Recorded data:
::::
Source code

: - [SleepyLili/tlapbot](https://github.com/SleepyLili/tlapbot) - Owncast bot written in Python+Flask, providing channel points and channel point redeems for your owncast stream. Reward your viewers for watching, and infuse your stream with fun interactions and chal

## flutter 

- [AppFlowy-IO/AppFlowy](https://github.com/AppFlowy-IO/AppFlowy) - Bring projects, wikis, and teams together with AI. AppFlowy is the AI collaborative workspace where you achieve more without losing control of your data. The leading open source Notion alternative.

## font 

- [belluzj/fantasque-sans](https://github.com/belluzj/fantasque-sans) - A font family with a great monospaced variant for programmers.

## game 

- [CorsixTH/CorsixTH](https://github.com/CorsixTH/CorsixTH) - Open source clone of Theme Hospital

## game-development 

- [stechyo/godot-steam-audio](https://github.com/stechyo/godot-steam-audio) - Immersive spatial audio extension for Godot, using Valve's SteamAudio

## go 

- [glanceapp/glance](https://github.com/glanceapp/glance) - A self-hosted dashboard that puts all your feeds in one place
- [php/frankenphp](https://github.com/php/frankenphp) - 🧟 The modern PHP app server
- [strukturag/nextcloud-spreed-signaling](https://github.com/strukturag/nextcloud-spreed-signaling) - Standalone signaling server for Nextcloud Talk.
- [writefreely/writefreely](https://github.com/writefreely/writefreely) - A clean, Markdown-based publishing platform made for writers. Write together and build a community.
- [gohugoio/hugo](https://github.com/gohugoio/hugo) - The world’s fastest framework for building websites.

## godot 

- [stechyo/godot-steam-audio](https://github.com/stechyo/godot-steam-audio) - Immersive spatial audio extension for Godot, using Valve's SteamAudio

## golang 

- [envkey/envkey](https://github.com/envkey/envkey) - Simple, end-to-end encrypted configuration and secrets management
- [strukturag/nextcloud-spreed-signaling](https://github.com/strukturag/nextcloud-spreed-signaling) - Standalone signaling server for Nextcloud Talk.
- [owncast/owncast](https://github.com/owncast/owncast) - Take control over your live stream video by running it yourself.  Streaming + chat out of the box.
::::
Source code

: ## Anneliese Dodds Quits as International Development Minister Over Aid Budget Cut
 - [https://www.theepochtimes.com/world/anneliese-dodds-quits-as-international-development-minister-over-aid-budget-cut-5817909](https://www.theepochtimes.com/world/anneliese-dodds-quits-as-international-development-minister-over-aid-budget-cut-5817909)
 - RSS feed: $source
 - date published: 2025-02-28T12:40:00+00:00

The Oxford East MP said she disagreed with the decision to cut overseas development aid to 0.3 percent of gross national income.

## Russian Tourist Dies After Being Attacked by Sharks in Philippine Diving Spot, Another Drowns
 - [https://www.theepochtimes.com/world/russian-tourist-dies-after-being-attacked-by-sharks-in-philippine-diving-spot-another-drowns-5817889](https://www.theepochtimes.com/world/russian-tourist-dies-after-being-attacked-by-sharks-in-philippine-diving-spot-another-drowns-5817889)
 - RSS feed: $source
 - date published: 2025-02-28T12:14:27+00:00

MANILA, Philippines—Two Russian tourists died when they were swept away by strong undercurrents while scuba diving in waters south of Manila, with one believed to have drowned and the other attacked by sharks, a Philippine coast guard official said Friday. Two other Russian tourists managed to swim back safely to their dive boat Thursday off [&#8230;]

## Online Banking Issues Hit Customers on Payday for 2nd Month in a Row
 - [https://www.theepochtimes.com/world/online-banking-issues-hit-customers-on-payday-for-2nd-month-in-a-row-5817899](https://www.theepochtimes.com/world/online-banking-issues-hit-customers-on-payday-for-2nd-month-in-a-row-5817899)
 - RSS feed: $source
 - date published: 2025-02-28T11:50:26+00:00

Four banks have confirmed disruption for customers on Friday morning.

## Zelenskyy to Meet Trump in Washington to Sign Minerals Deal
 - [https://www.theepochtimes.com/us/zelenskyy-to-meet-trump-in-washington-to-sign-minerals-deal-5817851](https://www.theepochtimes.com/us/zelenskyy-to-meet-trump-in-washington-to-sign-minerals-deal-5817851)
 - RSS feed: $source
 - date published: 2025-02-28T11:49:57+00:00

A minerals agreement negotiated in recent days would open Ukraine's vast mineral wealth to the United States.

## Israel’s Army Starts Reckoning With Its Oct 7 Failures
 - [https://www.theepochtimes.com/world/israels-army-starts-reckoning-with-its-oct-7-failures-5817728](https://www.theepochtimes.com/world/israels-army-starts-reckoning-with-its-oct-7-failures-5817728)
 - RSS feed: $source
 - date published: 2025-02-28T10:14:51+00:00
::::
What the task requires:
Can you lay out the part that opens with the line containing "## Online Banking" and closes with the line containing "- date published: 2025-02-28T11:50:26+00:00" as a numbered list, leaving out any blank lines?

Task response:
1. ## Online Banking Issues Hit Customers on Payday for 2nd Month in a Row
2.  - [https://www.theepochtimes.com/world/online-banking-issues-hit-customers-on-payday-for-2nd-month-in-a-row-5817899](https://www.theepochtimes.com/world/online-banking-issues-hit-customers-on-payday-for-2nd-month-in-a-row-5817899)
3.  - RSS feed: $source
4.  - date published: 2025-02-28T11:50:26+00:00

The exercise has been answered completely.